───── Supplied material ─────

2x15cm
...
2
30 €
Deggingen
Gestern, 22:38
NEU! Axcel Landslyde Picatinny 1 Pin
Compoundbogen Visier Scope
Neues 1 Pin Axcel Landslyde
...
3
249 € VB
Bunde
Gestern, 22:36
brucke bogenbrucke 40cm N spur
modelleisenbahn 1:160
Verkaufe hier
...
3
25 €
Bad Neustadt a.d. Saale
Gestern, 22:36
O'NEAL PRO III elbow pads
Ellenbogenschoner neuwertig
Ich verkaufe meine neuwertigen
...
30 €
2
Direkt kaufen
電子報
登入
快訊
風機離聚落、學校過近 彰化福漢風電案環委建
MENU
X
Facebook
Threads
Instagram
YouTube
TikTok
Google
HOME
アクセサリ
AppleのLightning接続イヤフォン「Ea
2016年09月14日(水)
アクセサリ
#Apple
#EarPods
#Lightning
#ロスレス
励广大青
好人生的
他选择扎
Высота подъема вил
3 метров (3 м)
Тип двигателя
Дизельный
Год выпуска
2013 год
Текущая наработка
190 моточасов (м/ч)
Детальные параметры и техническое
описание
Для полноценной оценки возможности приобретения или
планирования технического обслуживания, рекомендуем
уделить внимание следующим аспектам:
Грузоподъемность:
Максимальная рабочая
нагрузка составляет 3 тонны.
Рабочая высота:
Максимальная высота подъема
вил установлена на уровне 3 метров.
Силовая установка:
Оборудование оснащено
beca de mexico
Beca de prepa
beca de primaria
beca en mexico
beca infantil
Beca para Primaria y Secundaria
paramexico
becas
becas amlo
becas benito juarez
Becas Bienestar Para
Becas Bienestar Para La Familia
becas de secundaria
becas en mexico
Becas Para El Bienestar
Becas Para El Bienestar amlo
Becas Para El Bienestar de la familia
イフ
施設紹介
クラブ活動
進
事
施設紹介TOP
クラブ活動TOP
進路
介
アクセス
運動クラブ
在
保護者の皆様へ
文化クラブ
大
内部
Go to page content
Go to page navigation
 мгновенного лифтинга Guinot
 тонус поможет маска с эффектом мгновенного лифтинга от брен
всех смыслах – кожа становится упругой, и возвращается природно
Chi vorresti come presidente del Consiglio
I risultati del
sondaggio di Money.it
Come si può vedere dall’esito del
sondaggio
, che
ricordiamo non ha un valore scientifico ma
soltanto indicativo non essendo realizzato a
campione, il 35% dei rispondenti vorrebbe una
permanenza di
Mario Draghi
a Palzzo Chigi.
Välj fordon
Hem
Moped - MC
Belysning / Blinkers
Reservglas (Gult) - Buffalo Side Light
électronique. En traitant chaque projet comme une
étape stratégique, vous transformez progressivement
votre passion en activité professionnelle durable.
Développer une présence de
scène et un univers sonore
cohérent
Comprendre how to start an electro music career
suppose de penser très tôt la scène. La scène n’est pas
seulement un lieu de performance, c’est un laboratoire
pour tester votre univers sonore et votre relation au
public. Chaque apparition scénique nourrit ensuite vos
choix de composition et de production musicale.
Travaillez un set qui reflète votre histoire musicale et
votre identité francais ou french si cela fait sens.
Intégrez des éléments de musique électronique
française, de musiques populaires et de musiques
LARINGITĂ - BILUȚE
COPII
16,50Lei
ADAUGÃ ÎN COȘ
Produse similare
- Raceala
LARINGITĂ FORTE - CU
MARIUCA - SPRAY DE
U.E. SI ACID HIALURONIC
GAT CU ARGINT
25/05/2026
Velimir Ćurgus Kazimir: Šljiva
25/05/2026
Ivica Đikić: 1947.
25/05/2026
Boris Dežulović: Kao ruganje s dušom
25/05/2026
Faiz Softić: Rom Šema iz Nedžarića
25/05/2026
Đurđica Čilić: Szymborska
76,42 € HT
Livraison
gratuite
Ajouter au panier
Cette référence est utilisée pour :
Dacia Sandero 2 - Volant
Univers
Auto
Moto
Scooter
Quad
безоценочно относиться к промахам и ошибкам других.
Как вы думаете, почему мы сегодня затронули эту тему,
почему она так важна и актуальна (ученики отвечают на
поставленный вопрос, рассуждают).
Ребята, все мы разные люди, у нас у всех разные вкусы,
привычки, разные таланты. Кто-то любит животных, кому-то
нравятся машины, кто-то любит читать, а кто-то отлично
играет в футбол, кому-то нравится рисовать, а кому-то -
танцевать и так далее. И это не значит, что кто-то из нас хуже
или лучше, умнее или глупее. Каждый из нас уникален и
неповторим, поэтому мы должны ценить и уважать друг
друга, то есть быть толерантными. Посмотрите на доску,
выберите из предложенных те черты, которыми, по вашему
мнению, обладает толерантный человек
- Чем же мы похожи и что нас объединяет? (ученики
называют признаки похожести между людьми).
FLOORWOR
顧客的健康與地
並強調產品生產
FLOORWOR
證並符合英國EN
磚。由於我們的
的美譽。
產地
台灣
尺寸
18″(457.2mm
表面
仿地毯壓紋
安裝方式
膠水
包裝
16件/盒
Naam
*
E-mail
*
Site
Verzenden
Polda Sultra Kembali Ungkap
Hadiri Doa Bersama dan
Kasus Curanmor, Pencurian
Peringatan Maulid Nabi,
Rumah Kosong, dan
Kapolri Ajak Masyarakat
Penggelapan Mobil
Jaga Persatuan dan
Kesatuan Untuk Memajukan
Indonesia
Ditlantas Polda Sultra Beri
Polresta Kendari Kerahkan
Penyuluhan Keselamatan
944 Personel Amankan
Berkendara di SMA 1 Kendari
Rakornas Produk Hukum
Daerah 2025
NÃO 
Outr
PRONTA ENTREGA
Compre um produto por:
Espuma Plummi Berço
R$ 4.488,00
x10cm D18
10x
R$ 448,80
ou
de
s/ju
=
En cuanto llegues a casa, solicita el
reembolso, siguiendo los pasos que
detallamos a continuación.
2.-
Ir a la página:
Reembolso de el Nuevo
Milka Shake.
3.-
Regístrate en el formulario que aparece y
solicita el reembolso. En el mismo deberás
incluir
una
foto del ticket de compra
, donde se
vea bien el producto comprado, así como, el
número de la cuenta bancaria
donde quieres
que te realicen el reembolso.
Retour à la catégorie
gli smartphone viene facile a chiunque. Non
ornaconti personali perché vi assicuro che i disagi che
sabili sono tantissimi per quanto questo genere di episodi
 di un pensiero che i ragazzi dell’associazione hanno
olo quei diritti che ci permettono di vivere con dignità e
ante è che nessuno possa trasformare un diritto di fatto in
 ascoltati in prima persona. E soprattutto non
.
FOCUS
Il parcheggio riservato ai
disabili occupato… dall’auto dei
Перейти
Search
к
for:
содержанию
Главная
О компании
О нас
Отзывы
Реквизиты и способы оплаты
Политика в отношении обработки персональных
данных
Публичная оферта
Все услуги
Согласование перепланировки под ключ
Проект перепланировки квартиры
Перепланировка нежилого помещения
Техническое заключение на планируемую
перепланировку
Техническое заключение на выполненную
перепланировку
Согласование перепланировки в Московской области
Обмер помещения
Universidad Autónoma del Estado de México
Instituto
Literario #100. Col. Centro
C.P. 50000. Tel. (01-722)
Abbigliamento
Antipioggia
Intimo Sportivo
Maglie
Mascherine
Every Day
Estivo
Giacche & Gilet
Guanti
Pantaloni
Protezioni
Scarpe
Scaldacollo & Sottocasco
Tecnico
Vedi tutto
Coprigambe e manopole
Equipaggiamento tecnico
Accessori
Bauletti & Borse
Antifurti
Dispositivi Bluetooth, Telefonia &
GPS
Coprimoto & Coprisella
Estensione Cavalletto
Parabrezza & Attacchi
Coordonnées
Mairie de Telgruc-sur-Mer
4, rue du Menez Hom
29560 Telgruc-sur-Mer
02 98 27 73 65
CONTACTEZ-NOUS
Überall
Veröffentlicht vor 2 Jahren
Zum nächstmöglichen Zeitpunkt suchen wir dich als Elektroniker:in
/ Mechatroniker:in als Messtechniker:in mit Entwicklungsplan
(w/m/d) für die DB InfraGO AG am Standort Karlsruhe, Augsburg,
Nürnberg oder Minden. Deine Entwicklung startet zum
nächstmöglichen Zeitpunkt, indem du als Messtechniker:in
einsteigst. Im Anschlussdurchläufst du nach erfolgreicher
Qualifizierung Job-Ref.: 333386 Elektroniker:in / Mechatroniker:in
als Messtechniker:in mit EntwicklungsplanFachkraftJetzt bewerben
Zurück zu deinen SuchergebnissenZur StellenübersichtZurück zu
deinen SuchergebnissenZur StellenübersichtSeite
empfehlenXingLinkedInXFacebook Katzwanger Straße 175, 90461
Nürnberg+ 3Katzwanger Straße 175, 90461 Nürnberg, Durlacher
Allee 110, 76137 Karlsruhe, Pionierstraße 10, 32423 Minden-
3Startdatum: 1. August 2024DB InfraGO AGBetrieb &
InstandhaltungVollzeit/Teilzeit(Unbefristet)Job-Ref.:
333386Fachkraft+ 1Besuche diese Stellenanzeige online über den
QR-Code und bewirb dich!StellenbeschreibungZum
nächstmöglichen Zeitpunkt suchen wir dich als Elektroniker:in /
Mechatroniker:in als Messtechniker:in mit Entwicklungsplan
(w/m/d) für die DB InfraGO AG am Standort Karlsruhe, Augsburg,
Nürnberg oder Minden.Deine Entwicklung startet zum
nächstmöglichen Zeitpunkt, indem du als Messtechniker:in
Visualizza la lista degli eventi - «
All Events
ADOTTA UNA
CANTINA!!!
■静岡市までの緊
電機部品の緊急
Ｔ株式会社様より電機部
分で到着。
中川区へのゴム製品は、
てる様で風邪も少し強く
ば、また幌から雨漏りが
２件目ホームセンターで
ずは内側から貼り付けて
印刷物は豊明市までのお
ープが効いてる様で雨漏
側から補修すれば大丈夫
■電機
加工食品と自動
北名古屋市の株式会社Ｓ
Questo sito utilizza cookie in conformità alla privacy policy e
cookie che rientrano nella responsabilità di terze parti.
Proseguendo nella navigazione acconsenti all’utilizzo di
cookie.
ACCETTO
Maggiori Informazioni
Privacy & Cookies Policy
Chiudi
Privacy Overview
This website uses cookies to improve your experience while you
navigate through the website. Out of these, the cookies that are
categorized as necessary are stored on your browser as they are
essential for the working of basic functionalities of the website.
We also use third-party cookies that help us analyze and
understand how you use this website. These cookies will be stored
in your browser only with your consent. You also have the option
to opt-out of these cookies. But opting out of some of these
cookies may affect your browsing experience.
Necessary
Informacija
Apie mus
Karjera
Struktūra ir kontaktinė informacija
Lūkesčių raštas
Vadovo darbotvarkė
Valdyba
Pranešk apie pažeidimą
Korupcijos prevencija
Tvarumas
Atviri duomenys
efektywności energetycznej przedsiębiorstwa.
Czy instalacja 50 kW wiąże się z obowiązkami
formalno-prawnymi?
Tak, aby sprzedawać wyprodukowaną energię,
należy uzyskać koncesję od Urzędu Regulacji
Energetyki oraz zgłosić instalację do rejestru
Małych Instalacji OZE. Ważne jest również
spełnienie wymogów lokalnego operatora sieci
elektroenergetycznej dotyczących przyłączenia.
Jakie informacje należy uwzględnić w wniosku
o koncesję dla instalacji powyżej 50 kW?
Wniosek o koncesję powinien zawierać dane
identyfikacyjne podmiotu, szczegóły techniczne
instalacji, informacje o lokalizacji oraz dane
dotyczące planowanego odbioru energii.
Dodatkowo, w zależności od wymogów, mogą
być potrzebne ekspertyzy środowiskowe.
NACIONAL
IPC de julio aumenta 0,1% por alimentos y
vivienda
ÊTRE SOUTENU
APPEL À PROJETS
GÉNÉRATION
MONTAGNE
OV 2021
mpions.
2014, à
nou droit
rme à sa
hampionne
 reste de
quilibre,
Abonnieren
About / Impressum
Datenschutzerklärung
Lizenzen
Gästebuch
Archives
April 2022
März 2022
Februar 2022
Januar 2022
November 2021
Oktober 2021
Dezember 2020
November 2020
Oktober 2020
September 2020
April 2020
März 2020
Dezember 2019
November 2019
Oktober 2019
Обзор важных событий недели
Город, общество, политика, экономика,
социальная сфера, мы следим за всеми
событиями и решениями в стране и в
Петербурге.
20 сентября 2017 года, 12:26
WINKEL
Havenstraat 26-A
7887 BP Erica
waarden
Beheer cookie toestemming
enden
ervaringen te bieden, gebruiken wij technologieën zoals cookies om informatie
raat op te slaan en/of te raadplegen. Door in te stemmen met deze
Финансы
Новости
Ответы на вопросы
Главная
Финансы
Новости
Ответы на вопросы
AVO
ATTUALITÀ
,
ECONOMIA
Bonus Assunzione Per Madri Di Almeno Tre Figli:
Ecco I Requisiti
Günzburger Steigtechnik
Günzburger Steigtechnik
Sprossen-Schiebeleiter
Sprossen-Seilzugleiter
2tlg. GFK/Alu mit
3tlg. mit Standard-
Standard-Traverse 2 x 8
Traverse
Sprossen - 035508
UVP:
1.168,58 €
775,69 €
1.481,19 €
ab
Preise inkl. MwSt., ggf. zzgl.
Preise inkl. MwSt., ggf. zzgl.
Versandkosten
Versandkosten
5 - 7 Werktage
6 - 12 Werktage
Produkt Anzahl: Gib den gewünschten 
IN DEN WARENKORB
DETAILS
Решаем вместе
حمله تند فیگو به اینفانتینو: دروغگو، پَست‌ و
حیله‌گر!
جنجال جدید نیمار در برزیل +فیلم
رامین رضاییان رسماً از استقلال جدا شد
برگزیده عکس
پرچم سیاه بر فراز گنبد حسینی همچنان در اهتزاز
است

─────

◆ **Directive**
Lay out the records as a Markdown table with the columns Row and Line, starting at the first line of the records and ending at the line that contains "becas en mexico". Number each row and leave out blank lines.

◆ **Solved exercise**
| Row | Line |
|---|---|
| 1 | 2x15cm |
| 2 | ... |
| 3 | 2 |
| 4 | 30 € |
| 5 | Deggingen |
| 6 | Gestern, 22:38 |
| 7 | NEU! Axcel Landslyde Picatinny 1 Pin |
| 8 | Compoundbogen Visier Scope |
| 9 | Neues 1 Pin Axcel Landslyde |
| 10 | ... |
| 11 | 3 |
| 12 | 249 € VB |
| 13 | Bunde |
| 14 | Gestern, 22:36 |
| 15 | brucke bogenbrucke 40cm N spur |
| 16 | modelleisenbahn 1:160 |
| 17 | Verkaufe hier |
| 18 | ... |
| 19 | 3 |
| 20 | 25 € |
| 21 | Bad Neustadt a.d. Saale |
| 22 | Gestern, 22:36 |
| 23 | O'NEAL PRO III elbow pads |
| 24 | Ellenbogenschoner neuwertig |
| 25 | Ich verkaufe meine neuwertigen |
| 26 | ... |
| 27 | 30 € |
| 28 | 2 |
| 29 | Direkt kaufen |
| 30 | 電子報 |
| 31 | 登入 |
| 32 | 快訊 |
| 33 | 風機離聚落、學校過近 彰化福漢風電案環委建 |
| 34 | MENU |
| 35 | X |
| 36 | Facebook |
| 37 | Threads |
| 38 | Instagram |
| 39 | YouTube |
| 40 | TikTok |
| 41 | Google |
| 42 | HOME |
| 43 | アクセサリ |
| 44 | AppleのLightning接続イヤフォン「Ea |
| 45 | 2016年09月14日(水) |
| 46 | アクセサリ |
| 47 | #Apple |
| 48 | #EarPods |
| 49 | #Lightning |
| 50 | #ロスレス |
| 51 | 励广大青 |
| 52 | 好人生的 |
| 53 | 他选择扎 |
| 54 | Высота подъема вил |
| 55 | 3 метров (3 м) |
| 56 | Тип двигателя |
| 57 | Дизельный |
| 58 | Год выпуска |
| 59 | 2013 год |
| 60 | Текущая наработка |
| 61 | 190 моточасов (м/ч) |
| 62 | Детальные параметры и техническое |
| 63 | описание |
| 64 | Для полноценной оценки возможности приобретения или |
| 65 | планирования технического обслуживания, рекомендуем |
| 66 | уделить внимание следующим аспектам: |
| 67 | Грузоподъемность: |
| 68 | Максимальная рабочая |
| 69 | нагрузка составляет 3 тонны. |
| 70 | Рабочая высота: |
| 71 | Максимальная высота подъема |
| 72 | вил установлена на уровне 3 метров. |
| 73 | Силовая установка: |
| 74 | Оборудование оснащено |
| 75 | beca de mexico |
| 76 | Beca de prepa |
| 77 | beca de primaria |
| 78 | beca en mexico |
| 79 | beca infantil |
| 80 | Beca para Primaria y Secundaria |
| 81 | paramexico |
| 82 | becas |
| 83 | becas amlo |
| 84 | becas benito juarez |
| 85 | Becas Bienestar Para |
| 86 | Becas Bienestar Para La Familia |
| 87 | becas de secundaria |
| 88 | becas en mexico |